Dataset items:
>>>>>

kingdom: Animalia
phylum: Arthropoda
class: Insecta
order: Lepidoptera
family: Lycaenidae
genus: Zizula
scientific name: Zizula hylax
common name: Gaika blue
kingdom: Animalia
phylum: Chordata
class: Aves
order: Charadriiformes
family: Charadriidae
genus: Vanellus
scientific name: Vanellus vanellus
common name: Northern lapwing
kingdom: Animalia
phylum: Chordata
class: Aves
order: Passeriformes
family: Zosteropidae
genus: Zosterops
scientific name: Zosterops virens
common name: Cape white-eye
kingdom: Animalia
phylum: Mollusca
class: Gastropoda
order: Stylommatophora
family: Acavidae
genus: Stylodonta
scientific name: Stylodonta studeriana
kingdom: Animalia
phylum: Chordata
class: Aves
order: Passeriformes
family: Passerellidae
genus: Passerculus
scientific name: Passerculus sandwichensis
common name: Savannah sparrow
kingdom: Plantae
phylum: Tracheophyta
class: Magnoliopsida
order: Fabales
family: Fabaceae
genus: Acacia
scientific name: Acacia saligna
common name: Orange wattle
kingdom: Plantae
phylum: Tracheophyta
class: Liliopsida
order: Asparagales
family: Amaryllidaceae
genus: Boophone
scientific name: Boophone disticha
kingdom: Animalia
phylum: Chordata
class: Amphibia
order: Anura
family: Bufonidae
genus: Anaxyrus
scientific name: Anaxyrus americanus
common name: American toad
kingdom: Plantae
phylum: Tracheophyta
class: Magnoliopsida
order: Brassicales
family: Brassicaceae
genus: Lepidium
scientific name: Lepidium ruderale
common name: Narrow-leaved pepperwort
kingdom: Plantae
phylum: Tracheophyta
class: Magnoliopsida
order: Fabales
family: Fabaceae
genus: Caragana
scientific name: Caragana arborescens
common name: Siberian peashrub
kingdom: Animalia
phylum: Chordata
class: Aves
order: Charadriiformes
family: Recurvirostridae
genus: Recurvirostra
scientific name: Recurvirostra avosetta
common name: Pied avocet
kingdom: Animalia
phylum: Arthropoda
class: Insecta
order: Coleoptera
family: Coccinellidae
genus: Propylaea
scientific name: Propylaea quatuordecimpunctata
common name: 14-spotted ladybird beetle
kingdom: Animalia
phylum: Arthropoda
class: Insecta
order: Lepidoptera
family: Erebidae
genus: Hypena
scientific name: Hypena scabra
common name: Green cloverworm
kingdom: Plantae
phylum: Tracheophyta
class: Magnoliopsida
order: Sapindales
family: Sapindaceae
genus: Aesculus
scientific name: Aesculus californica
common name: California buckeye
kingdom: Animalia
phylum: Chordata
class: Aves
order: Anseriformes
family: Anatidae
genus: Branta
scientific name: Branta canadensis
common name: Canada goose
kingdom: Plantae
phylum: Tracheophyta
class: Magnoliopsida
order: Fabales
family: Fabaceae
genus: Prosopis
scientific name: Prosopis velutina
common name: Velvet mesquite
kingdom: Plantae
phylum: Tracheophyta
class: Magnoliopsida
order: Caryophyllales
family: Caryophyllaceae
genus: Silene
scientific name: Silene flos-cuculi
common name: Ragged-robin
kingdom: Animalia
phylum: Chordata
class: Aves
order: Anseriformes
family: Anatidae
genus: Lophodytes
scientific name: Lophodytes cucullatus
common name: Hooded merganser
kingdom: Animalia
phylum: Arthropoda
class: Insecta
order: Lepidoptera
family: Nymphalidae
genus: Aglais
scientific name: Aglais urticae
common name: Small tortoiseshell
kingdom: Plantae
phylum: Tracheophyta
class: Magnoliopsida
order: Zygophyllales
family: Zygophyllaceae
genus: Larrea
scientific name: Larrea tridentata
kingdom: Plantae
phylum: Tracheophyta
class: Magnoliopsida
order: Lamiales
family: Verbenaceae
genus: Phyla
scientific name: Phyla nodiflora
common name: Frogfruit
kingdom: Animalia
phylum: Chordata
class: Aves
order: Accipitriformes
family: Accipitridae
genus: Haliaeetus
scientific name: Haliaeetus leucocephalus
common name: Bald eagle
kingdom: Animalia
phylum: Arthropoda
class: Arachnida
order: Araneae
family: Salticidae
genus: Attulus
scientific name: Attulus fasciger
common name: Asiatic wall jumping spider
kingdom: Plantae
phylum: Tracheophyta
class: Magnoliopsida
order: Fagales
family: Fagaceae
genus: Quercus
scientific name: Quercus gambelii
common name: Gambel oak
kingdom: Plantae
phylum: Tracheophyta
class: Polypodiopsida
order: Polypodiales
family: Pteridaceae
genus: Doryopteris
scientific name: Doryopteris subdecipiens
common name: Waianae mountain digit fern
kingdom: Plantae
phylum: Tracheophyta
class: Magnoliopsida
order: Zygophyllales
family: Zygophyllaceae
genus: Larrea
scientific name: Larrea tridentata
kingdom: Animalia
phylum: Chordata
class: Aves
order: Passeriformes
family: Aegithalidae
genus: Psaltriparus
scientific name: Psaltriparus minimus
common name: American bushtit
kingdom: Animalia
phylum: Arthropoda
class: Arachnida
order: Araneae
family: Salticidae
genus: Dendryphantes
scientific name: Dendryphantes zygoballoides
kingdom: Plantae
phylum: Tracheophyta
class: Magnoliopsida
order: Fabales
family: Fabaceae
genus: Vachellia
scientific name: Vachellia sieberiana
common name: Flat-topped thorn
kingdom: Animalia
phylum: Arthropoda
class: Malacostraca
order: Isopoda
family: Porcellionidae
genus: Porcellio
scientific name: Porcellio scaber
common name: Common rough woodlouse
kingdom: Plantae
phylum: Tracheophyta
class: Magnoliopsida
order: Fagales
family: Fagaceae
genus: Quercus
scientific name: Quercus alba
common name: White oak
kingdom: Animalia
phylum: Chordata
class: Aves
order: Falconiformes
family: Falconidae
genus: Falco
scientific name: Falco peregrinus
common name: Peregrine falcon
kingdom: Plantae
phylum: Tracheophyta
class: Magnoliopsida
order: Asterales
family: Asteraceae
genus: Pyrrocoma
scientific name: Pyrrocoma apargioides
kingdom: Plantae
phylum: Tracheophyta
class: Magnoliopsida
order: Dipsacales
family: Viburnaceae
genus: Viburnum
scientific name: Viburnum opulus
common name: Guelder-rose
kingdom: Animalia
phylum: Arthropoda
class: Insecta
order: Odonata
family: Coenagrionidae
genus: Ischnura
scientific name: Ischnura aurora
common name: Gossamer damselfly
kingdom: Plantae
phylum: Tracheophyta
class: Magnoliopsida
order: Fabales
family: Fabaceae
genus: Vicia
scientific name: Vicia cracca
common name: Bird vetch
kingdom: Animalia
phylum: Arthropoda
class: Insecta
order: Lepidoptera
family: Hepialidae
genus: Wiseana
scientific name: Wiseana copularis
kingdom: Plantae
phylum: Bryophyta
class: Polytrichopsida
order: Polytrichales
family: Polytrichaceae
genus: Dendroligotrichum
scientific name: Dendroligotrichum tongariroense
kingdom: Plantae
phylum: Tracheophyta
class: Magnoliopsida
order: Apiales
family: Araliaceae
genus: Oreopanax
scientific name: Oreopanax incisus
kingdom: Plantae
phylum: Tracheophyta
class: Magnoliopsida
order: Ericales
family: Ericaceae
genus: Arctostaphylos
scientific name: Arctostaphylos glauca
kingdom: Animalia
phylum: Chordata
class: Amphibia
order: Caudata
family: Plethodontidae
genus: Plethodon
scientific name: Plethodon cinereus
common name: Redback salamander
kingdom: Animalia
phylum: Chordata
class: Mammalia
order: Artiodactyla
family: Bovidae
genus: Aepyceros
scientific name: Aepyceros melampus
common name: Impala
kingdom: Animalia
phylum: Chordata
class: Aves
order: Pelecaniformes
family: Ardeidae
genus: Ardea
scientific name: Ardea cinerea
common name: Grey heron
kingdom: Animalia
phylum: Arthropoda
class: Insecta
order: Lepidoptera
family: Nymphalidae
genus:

<<<<<

Can you recast everything from the line containing "scientific name: Dendryphantes zygoballoides" down to the line containing "common name: Common rough woodlouse" as a Markdown table with the columns Row and Line, skipping any blank lines?

- **PROBLEM SOLUTION**
| Row | Line |
|---|---|
| 1 | scientific name: Dendryphantes zygoballoides |
| 2 | kingdom: Plantae |
| 3 | phylum: Tracheophyta |
| 4 | class: Magnoliopsida |
| 5 | order: Fabales |
| 6 | family: Fabaceae |
| 7 | genus: Vachellia |
| 8 | scientific name: Vachellia sieberiana |
| 9 | common name: Flat-topped thorn |
| 10 | kingdom: Animalia |
| 11 | phylum: Arthropoda |
| 12 | class: Malacostraca |
| 13 | order: Isopoda |
| 14 | family: Porcellionidae |
| 15 | genus: Porcellio |
| 16 | scientific name: Porcellio scaber |
| 17 | common name: Common rough woodlouse |